Saud menjelaskan contoh lain dari narapidanan terorisme yang terkategori keras dicirikan dengan  tidak mau bergaul dengan narapidana lain, narapidana terorisme ini  tidak mau berubah dan berkomunikasi.

“Ada yg masuk  keras, tapi di dalam pepnjara dia mengalami kesadaran dan  saat keluar dia (narapidana terorisme, red) menjadi baik,” kata dia.

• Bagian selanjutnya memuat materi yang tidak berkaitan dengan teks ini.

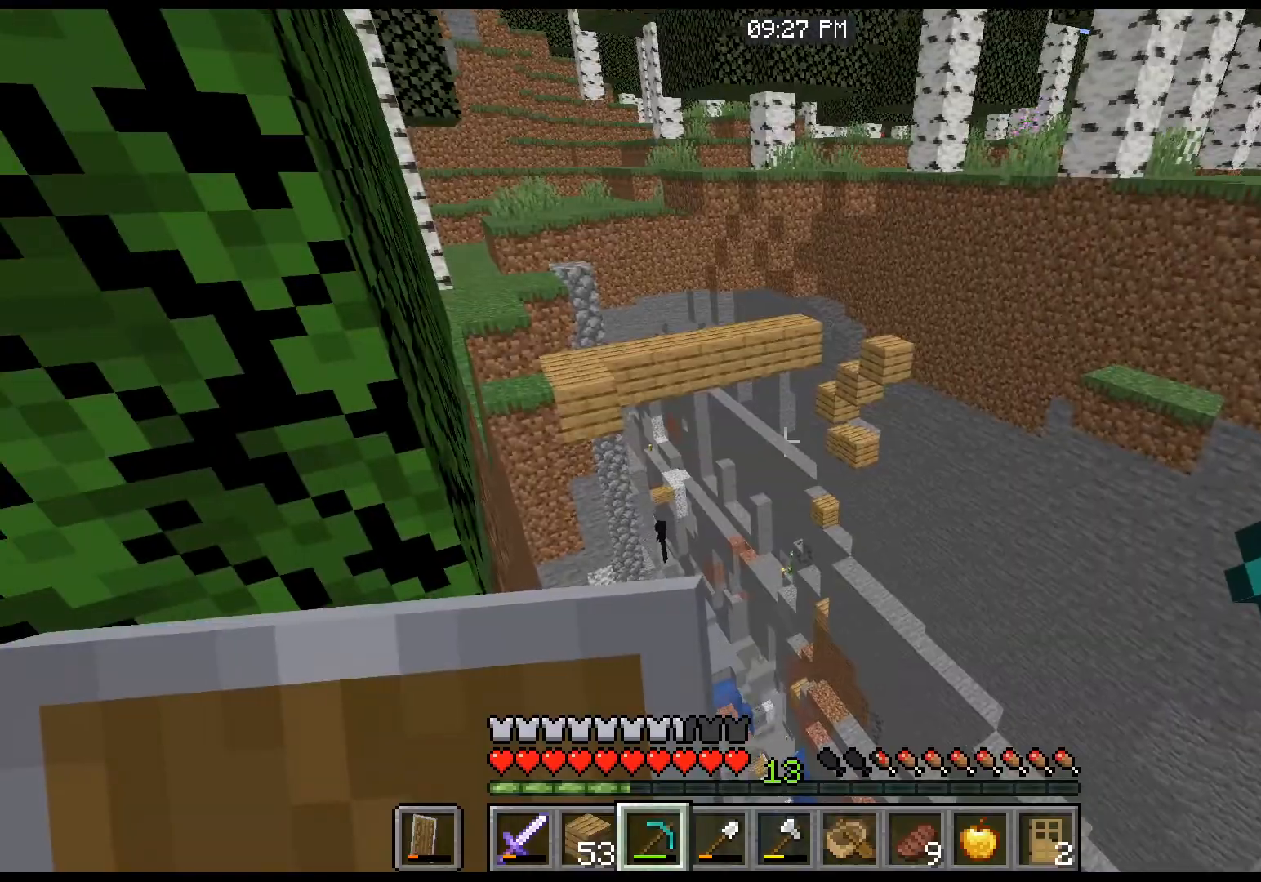
{"keys": [], "mouse": [], "events": []}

Saud menjelaskan bahwa di dalam penjara seharusnya ada pembelajaran, namun pembelajaran tersebut masih harus dikendalikan BNPT. “Ada sipir penjara di Palembang dan Bali yang malah jadi radikal karena terbaiat oleh narapidana kelompok radikalisme ini,” kata dia.

Anggaran Pemerintah

Saud menjelaskan saat ini BNPT hanya mendapatkan dana sebesar Rp 310 miliar dalam setahun. Jumlah itu termasuk untuk gaji seluruh personil BNPT dan biaya operasional.

Saud mengaku sudah menyampaikan keluhan ini kepada Presiden Joko Widodo dan Menteri Keuangan Bambang Brodjonegoro bahwa BNPT membutuhkan kucuran dana lebih.

“Kami tidak ada menerima satu rupiah pun dari bantuan asing dalam rangka kegiatan deradikalisasi. Kami murni menggunakan APBN. Sedangkan biaya kami cuma Rp 310 miliar setahun," kata Saud.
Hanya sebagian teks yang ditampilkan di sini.